On the day of the election, he says, the station will make an offer of five minutes of free time to all seven of the candidates within his noon news; Wesley Clark and Joe Lieberman are not participating in the caucus.

WOI-TV Des Moines, an ABC affiliate, will not be bringing in extra help, although, with two other Citadel stations in the state, News Director Scott Frederick has a built-in support system. "We share things with our stations in Sioux City and Moline, including any one-on-ones with the candidates."

Frederick's caucus-night plans are still being worked out, although he will likely do cut-ins in prime time. He will have his main anchor on the floor of the convention center, with reporters at caucus sites and at the headquarters of the front-runners. He is also hoping to get some national faces from ABC News on the newscast, either George Stephanopoulos or Peter Jennings. "We've been told we will get them."

KWQC-TV Davenport, a three-hour drive from the major head-counting in Des Moines, is sending a crew of two but does not plan to break into regular programming, according to News Director Doug Retherford. "We'll do the best we can and cover it as a news event in our newscast," he says, including covering some of the local caucuses Logistics, rather than content, dictate that treatment given the distance to Des Moines, he adds.

The station will be getting some help in that department from affiliate-feed NBC News Channel. KWQC-TV doesn't have a satellite truck, so it will book windows and get other logistical help, including space and access to equipment. While moving the starting time may give his station a little more content for the wrap-up, Retherford still thinks it will be "a long night."

One Iowa station that will have a long night is CBS affiliate KMEG(TV) Sioux City.

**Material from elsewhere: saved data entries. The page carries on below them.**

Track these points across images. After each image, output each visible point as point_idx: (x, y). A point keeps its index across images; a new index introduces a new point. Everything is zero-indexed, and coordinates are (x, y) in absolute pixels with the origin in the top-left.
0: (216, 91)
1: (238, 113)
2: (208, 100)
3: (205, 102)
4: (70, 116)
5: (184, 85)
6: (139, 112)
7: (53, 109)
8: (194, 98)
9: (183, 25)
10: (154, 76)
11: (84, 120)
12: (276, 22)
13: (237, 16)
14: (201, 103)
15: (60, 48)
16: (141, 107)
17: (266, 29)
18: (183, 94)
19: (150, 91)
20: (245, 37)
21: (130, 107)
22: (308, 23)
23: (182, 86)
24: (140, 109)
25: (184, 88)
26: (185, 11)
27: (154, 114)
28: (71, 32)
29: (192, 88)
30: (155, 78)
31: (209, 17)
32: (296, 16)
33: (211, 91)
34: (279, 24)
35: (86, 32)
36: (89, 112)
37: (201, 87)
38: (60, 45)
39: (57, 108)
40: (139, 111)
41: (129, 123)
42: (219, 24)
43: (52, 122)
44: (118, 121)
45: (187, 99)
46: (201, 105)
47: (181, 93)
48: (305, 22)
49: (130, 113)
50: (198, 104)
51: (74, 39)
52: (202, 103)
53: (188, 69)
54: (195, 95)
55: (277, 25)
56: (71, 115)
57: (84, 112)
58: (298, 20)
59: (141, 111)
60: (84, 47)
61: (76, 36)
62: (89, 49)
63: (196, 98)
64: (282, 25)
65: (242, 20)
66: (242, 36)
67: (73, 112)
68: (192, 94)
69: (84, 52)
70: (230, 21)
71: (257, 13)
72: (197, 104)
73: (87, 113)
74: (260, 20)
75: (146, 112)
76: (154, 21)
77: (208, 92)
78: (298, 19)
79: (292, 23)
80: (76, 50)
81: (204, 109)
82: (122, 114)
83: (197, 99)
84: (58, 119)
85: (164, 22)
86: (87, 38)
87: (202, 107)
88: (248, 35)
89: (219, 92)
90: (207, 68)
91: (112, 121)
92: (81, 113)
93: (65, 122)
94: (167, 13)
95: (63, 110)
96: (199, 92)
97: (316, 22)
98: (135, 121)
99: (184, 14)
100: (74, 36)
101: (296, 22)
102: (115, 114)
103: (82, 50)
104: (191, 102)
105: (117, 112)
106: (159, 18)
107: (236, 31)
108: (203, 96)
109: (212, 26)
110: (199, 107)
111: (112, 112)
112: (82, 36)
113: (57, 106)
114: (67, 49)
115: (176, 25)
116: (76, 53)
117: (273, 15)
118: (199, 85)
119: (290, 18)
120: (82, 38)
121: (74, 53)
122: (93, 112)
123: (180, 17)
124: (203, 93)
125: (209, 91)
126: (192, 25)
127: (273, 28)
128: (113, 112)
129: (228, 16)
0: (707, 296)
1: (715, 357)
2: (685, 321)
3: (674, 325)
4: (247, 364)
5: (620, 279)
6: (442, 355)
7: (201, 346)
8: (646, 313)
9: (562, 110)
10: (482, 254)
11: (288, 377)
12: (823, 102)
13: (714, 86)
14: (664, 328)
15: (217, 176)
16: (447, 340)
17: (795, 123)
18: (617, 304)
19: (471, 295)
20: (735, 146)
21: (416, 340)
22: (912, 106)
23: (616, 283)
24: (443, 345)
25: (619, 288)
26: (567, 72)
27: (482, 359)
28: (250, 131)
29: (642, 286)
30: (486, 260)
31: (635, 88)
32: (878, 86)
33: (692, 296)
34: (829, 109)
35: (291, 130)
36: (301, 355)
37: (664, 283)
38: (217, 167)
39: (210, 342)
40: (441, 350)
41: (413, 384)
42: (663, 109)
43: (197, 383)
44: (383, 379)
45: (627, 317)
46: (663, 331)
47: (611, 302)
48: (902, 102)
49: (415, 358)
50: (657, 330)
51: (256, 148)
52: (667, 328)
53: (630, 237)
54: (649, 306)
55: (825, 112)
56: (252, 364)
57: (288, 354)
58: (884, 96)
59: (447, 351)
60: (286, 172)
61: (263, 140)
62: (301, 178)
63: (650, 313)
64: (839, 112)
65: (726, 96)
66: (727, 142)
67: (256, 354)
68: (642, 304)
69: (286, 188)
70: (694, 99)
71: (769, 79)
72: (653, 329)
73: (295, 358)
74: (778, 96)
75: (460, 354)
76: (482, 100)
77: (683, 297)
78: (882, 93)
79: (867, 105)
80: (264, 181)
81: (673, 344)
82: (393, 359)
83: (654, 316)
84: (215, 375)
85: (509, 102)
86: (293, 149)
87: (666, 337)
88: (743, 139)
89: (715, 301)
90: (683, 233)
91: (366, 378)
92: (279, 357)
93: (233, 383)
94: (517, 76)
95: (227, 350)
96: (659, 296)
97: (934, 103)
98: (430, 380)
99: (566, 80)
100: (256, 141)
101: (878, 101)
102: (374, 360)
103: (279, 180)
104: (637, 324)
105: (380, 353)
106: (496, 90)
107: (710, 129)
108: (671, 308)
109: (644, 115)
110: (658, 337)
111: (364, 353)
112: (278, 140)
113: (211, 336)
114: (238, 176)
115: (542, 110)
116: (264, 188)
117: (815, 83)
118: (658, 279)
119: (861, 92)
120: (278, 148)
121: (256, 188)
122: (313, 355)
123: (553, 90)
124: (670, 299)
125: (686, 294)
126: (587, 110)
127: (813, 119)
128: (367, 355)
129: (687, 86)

A week ago, the station cut seven of 16 news staffers, citing a restructuring that included dropping weekend newscasts altogether. Gone are two anchors, the chief meteorologist, sports director, 6 and 10 p.m. producers, and a full-time and part-time photographer. The last three or four ratings books have been flat, and a source says the station has been losing money. "We had planned to hit one or two caucuses," says a self-proclaimed survivor, who gives new meaning to the phrase beat reporter. "I don't know what we'll do now." Even at full strength, "usually by 6 p.m. we were beat."

The caucus coverage and prime time preemptions cut into the bottom line. But does it make for must-see TV? "It's hard to tell," says Ginther.
"We're a diary market, and viewers don't have diaries in January. You do it because it's big news going on in your community."

One way Frederick at WOI-TV measures success is by the balance of his coverage. He says the station focused its caucus run-up coverage on policy statements rather than candidate endorsements by various groups. In part that's because he wants to avoid being accused of playing favorites. "We keep a running list of what we do so that candidates can't come back later and say we have been focusing more on one than another."